The first days we were together, when we drove up to help with
the packing and moving, Mom seemed upset most of the time, disoriented, almost angry with
us, as we tried to help her sort through 25 years of home making, linens, kitchen
equipment galore...She had been living in a three bedroom house, with garage and storage
space for too many years and the attempt to pare down to a one bedroom apartment with a
small efficiency kitchen and a storage bin about 4 ft by 3 ft by 3 ft.----Well, This move
is hard enough on her. (we thought) Just go ahead and pack what she can't stand to part
with and she will make the adjustment on he own, once she is moved in.---- It will be
better once she can settle into the apartment she had chosen, get her own furniture and
things around her again---- Why does she seems so confused? Maybe we should check with her
new doctor about why she still is experiencing so much pain in her neck from the hard bump
on her head that she suffered last spring.

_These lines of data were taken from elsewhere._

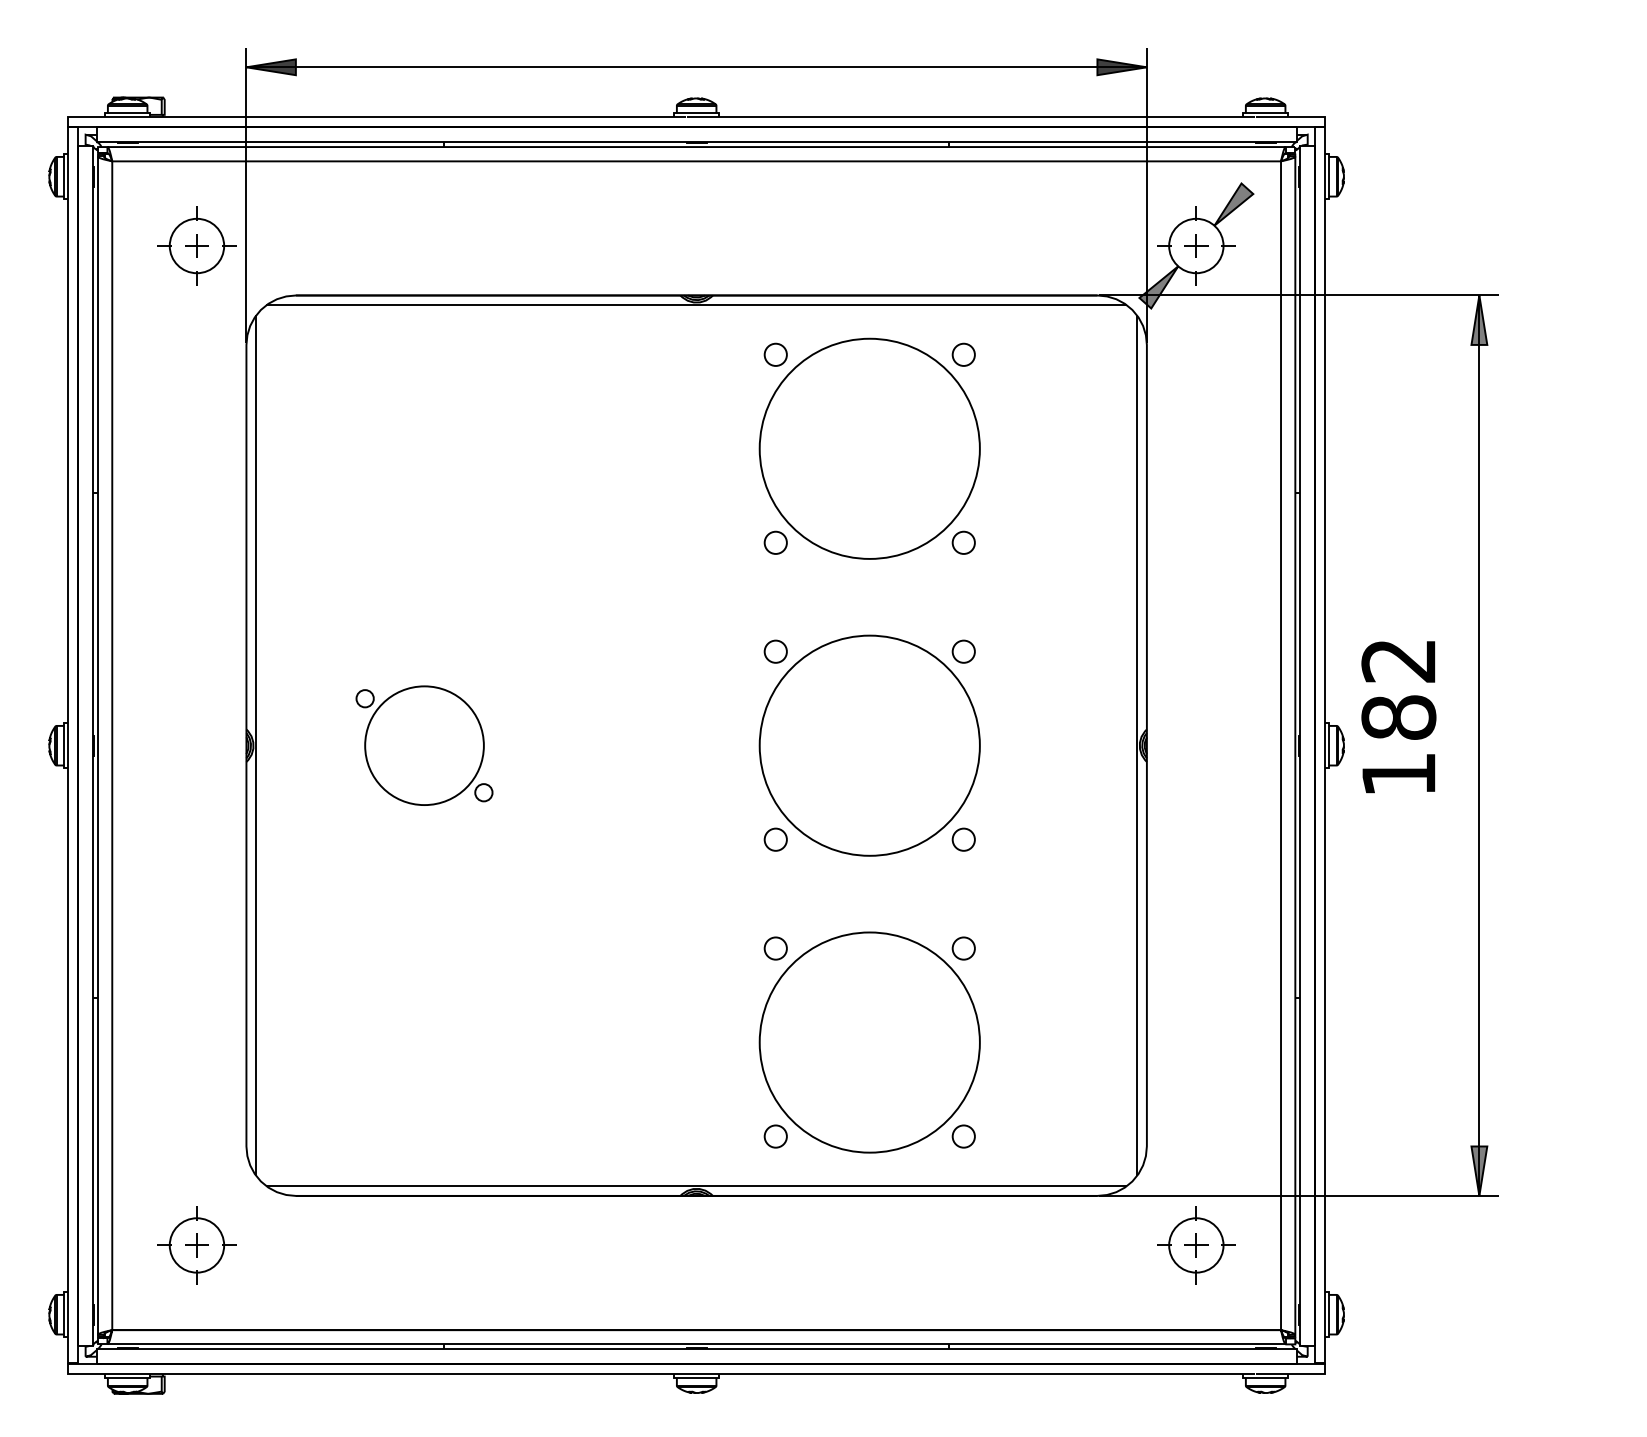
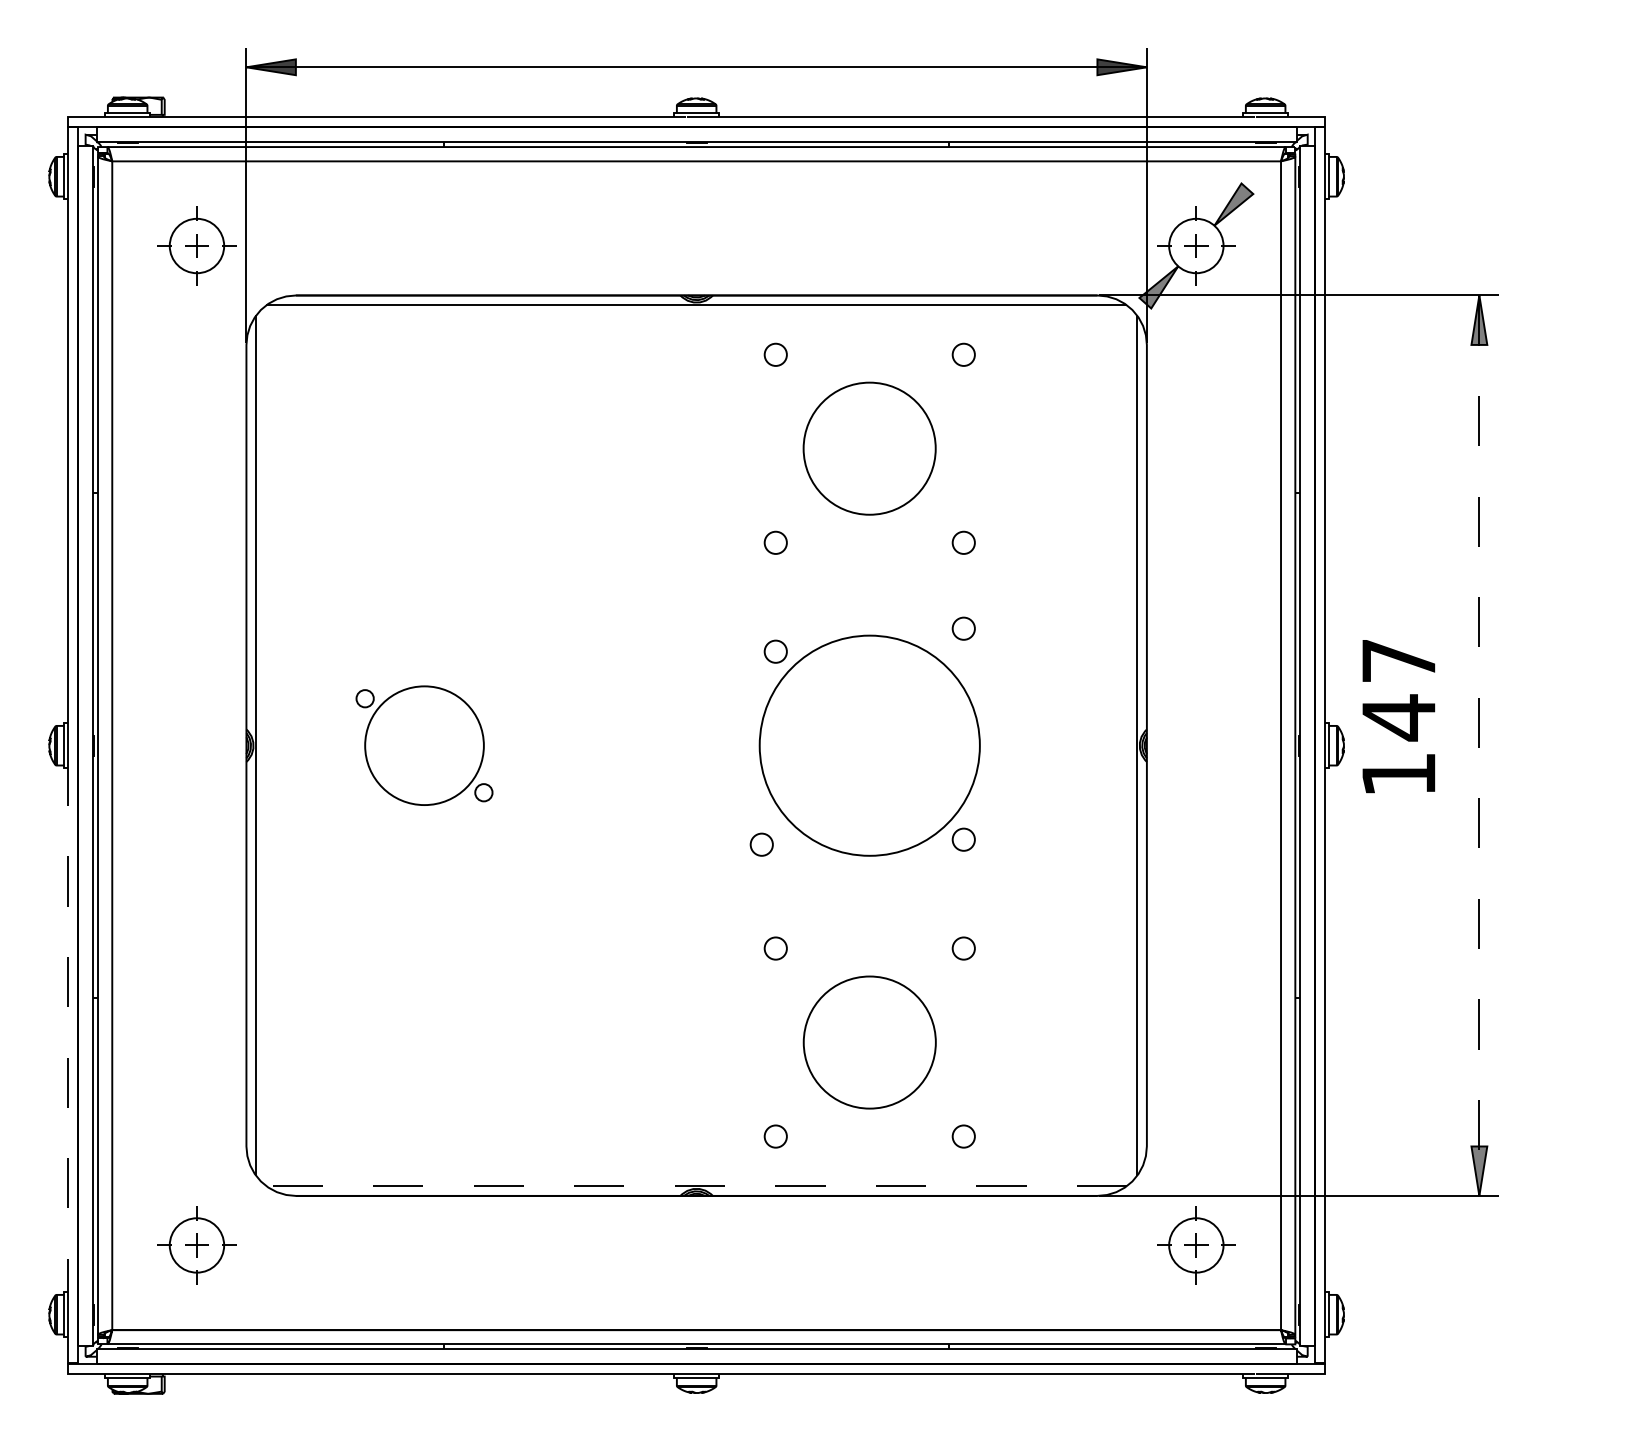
circle at (869, 448) size: 223x223 px -> 135x135 px
circle at (963, 651) position: (963, 651) -> (963, 628)
text at (1398, 690): 182 -> 147
line at (1479, 746): solid -> dashed
circle at (775, 839) position: (775, 839) -> (761, 844)
line at (68, 1030): solid -> dashed
circle at (869, 1042) diameter: 220 px -> 132 px
line at (696, 1186): solid -> dashed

Her doctor said after some extensive tests, that she had injured
a vertebra at the top of her spine. Once that is healed, the pain will subside and
otherwise her health is very good for a woman of 78, is what we were told.

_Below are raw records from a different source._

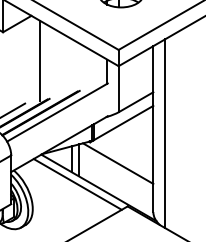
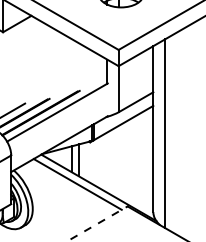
line at (39, 60): present -> none
line at (118, 163): present -> none
line at (97, 223): solid -> dashed
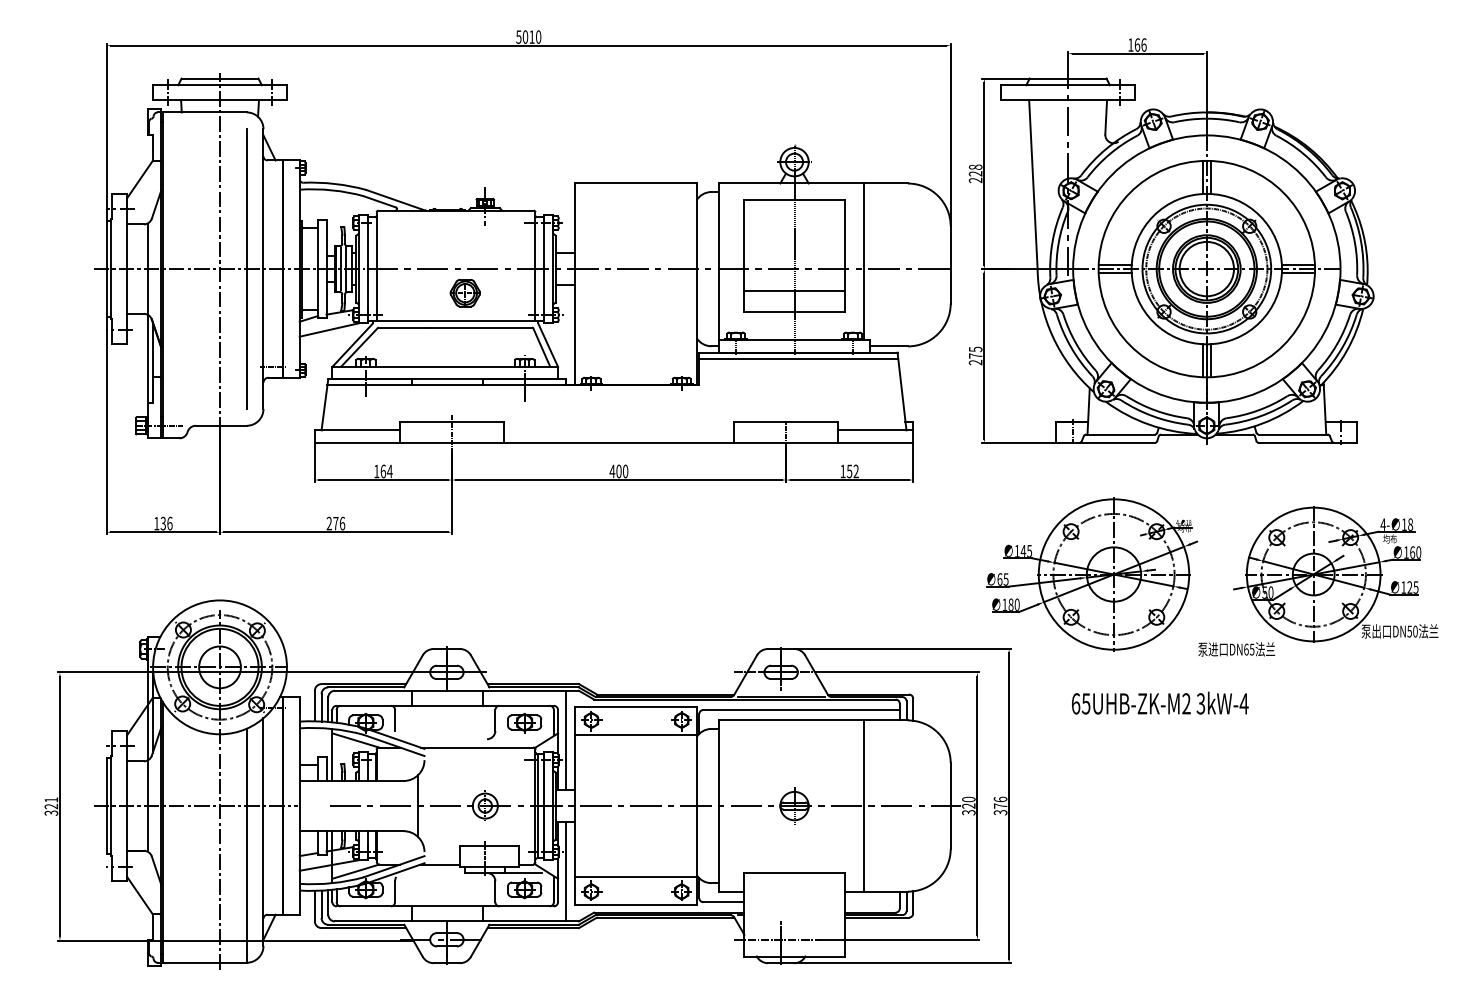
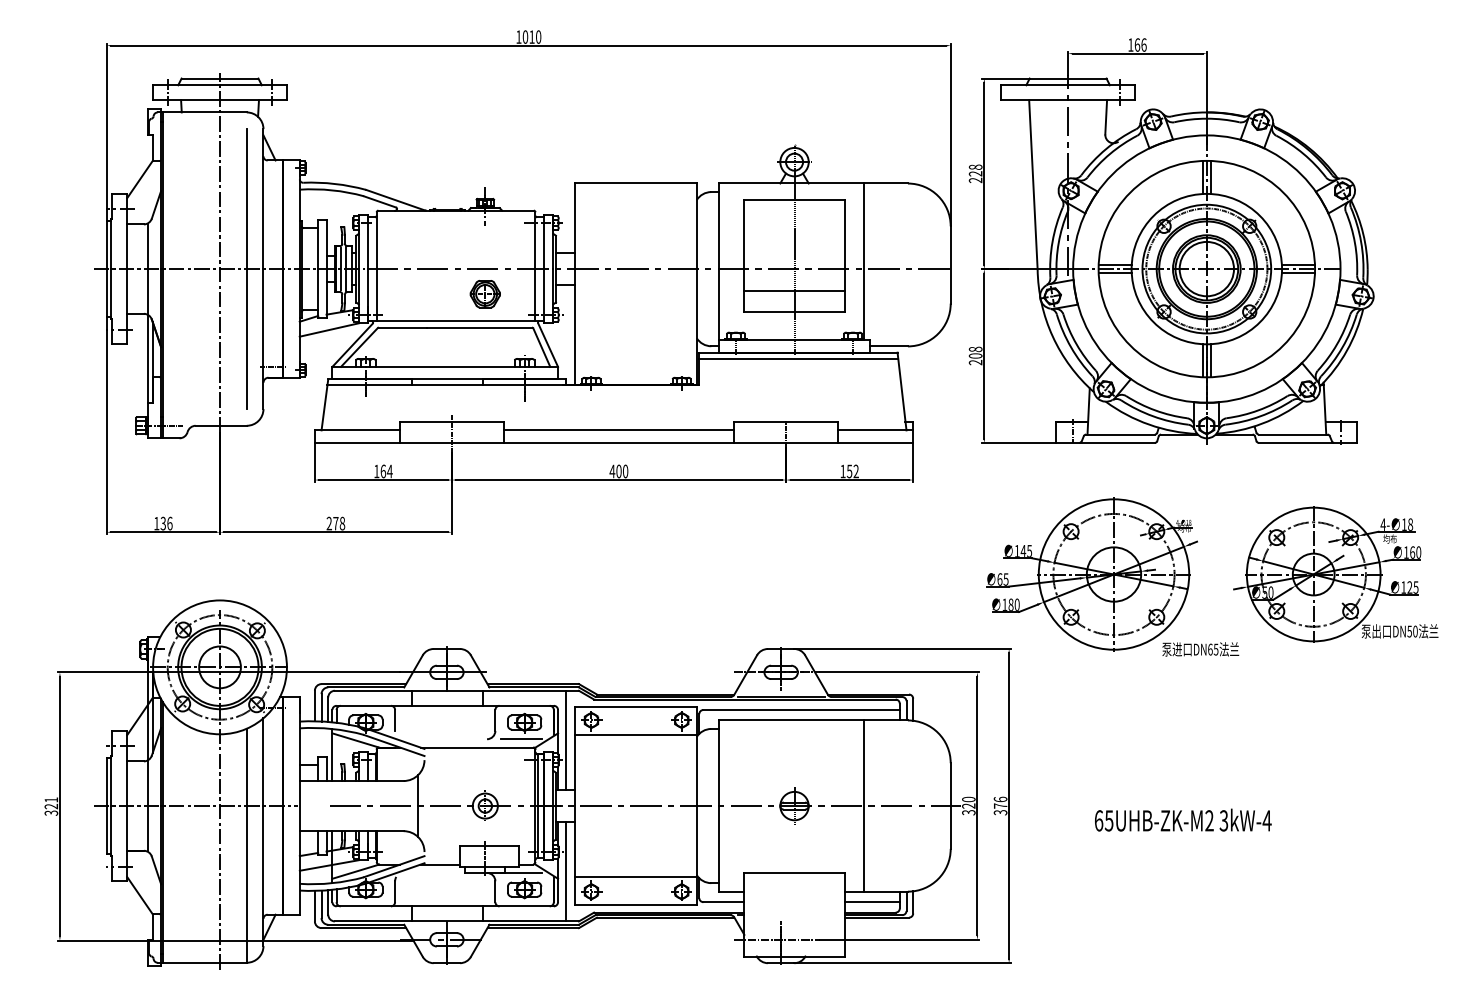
text at (518, 36): 5010 -> 1010
part at (464, 293) position: (464, 293) -> (484, 294)
text at (975, 352): 275 -> 208
line at (618, 430): none -> present
text at (342, 523): 276 -> 278
text at (1236, 649) position: (1236, 649) -> (1200, 649)
text at (1160, 702) position: (1160, 702) -> (1183, 819)
line at (521, 739): none -> present
line at (871, 902): none -> present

I need to go ahead and let
the other shoe drop in this account and explain why I titled the piece "the way she
was". Sadly and undeniably, our MOM is a victim of Alzheimer disease. The
beautiful, cheerful, go-getter who loves God and her faith, who adores her family and
would do anything to help out her friends, who traveled many thousands of miles to
destinations as divergent as a cruise in Alaska, sight-seeing trips to Germany and France,
camping trips too numerous to count all over the U.S. and parts of Canada, who loves
purple and can't resist buying any item of clothing in that color range, is nearly
gone except in the memories of her devastated children, grandchildren, brothers and
sisters and her old friends.
I could tell all the details leading up to this diagnosis. I could tell of our
worried discussions with staff; our experiences in witnessing little signs of
decline...she forgot to eat...she didn't remember how to get home from the store...did she
take her medication...is she missing dosages or taking too many?; of one way
conversations, with little or no comprehension on Phyllis' part; of her older son taking
her car keys from her and all of us having to endure her anger and confusion regarding how
this came about; and ultimately of her family's decision to move her, without even
consulting her, from her "independent living" apartment to the Alzheimer unit
behind locked doors. I would fill pages and pages and nothing would make these last
two years any easier to understand or accept.
Rather, I want to give voice to my admiration for this
extraordinary woman. Known in the most "ordinary" circumstances of just an
everyday life. I cherish my memories of this lovely, vital, fun
lady................And I'll keep in mind, always, MOM as she used to be.